Thy counsel sage, thy patriot care.

 

O hadst thou lived, her rolls of fame

Had borne another British name

Worthy with Pitt or Fox to stand

The glory of thy Fatherland.

 

It might not be; and o’er thy bier

She now must drop the fruitless tear;

While love paternal mourns a son,

His course how bright! how quickly run!

 

But lo! another humbler stone,

That bears a name less widely known,

O’er which the Tree of Life is seen,

An emblem true, and ever green.

 

Martin! not thine the heights to climb

Of wordly honour linked with time;

That “narrow way” thy footsteps trod,

Where faithful Enoch walked with God.

 

Through Zion oft hath wept for thee,

Thou hadst fulfilled thy ministry;

Yet Martin! ill the Church could spare

Thy pious zeal, thy fervent prayer.

 

“The applause of listening Senates” He

Had gain’d; but ’twas reserved for Thee,

In realms of love, redeem’d from sin,

In early youth “the crown” to win.

________________

For those interested I furnish here a transcription of the two inscriptions:

Francis HORNER (1778-1817)

Francis Horner, | Member of The British Parliament | Born Edinburgh August 12, 1778, | Died at Pisa February 8, 1817. | In his Public Life, | He was Distinguished | for his | Splendid Talents and Spotless Integrity: | In his Private Life | As a Son, a Brother and a Friend, | he was | Dutiful Affectionate and Sincere | His Father | Erected This Monument, | and offers | This Tribute to his Memory. [To the same effect in Latin].

Rev.
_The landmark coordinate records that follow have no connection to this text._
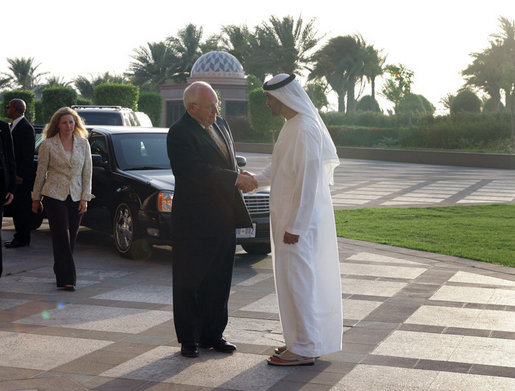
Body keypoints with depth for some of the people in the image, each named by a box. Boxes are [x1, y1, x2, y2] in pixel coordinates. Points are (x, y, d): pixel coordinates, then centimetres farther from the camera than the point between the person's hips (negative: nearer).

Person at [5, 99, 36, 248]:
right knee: (16, 206, 13)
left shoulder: (26, 128, -14)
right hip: (14, 175, 9)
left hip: (22, 176, -9)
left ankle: (22, 239, 2)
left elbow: (28, 155, -18)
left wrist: (20, 175, -19)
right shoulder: (13, 126, 16)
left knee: (22, 207, -4)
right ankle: (19, 236, 21)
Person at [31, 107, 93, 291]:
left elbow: (87, 172, 6)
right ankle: (66, 278, -8)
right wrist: (36, 198, 7)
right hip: (54, 196, -3)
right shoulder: (48, 145, -2)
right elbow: (41, 172, 4)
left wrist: (85, 198, 0)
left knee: (70, 239, 7)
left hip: (76, 197, 3)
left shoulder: (83, 143, 5)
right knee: (62, 237, -9)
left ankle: (62, 274, 22)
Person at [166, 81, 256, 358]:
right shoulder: (180, 133, -14)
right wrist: (236, 178, -22)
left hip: (223, 218, 8)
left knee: (218, 280, 13)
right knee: (189, 281, 4)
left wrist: (240, 178, 2)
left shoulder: (220, 124, 12)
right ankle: (188, 339, 15)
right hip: (194, 220, -7)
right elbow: (197, 171, -24)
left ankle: (212, 334, 24)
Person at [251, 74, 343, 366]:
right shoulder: (292, 125, 12)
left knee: (297, 279, -4)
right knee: (306, 278, 15)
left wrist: (295, 226, -23)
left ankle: (304, 349, 4)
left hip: (300, 219, -10)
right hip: (293, 217, 10)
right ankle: (308, 341, 24)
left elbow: (308, 181, -23)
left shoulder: (305, 130, -20)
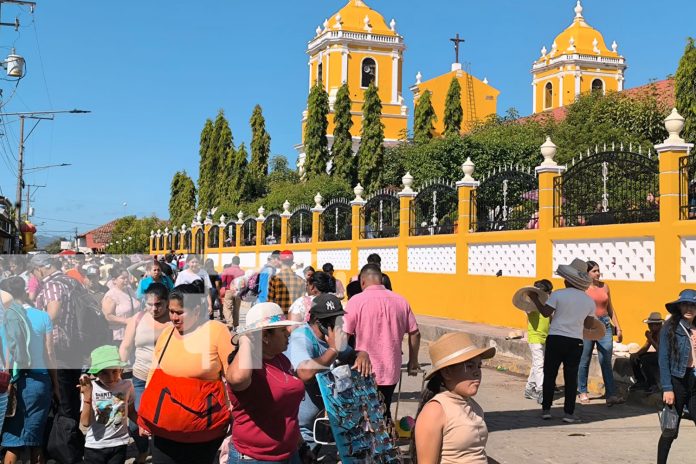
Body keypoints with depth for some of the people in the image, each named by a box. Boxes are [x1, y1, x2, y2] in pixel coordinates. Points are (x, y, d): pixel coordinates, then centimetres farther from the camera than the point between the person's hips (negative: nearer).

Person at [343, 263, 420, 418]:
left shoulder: (356, 301, -10)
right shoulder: (401, 301, 2)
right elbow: (415, 334, 5)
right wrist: (413, 362, 17)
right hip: (391, 371, 4)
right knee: (384, 413, 18)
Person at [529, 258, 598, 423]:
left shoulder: (558, 294, -8)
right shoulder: (589, 301, 5)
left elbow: (546, 312, -8)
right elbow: (588, 325, 8)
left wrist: (535, 299, 5)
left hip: (555, 338, -2)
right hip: (576, 341, 2)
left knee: (549, 375, 8)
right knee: (571, 377, 7)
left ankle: (546, 409, 11)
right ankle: (569, 413, 6)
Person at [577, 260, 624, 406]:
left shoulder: (604, 286, 10)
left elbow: (610, 309, 16)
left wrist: (618, 328, 14)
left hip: (604, 325, 3)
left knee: (606, 361, -1)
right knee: (584, 361, 6)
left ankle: (611, 395, -3)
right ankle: (583, 392, 20)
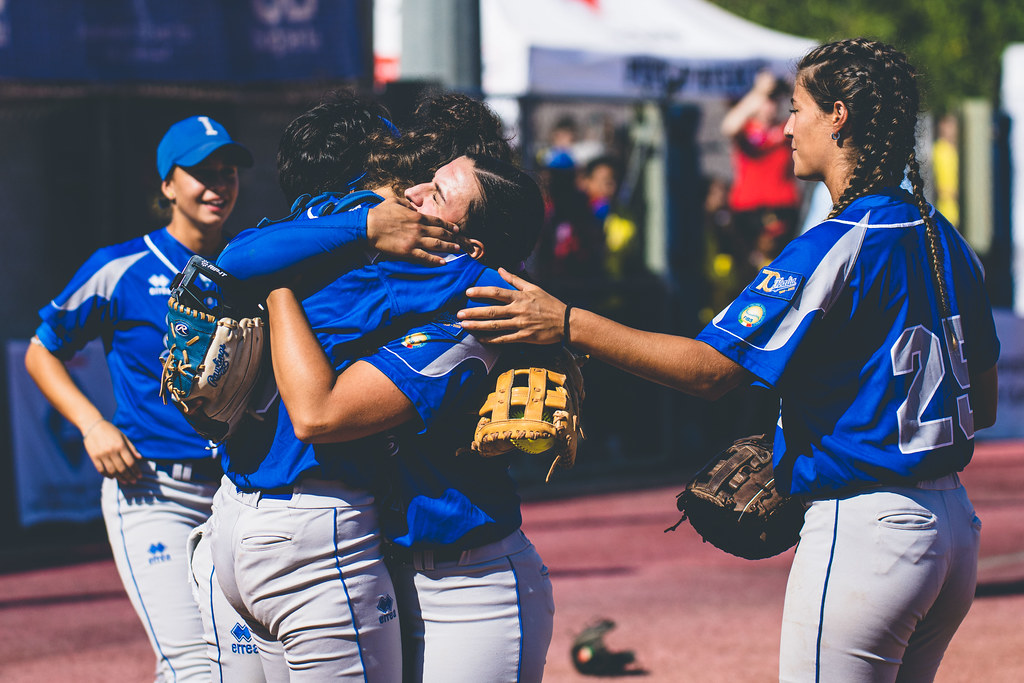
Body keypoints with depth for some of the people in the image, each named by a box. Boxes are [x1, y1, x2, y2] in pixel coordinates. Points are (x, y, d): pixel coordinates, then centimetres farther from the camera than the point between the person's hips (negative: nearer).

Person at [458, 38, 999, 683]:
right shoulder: (948, 242, 9)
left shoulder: (839, 246, -17)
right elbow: (984, 404, 15)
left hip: (865, 533, -9)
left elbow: (709, 368, -19)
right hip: (955, 523, 9)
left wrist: (570, 325, -18)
James MARTIN (1800-1834)

Here are interred | the earthly remains | of | the Rev. James Martin | of the | Church of Scotland | late Minister of St. George’s Church, Edinburgh | born at Brechin 30th Ju- 1800 | died 22d May 1834. | It was amidst the labours of a vocation which he adorned | that his strenght gave way | and though he consented to try the restorative effects of a milder climate | he sunk under the power of disease | till in this place – to him a land of strangers – | he breathed his last.

To the high culture of an accomplished gentleman and scholar, | he added the culture of a still higher and holier discipleship in the school of Jesus Christ, – | and hence a union of the most refined sensibility | with the deepest sacredness. | In his own land, many are the friends who have been saddened, | by the tidings of his death, | many among his sorrowing people | who revered him as their faithful and conscientious pastor while he lived | and in whose hearts the sense of his worth and piety and goodness | will long abide as one of their dearest and most hallowed recollections | but Christianity speaks an universal language | and  there is a felt affinity between its disciples | throughout all the climes and countries | of the world. | This he richly experienced along his journey on the continent of Europe | the pilgrimage from his home to his grave | In the leadings of that merciful Providence which directed all his footsteps | he at Paris and Nice and Rome | was brought into converse with followers of the Lord Jesus | who soothed him on his way | and at Leghorn, there were children of the same spiritual family | who owned him for a brother | tended his dying moments | and closed his eyes.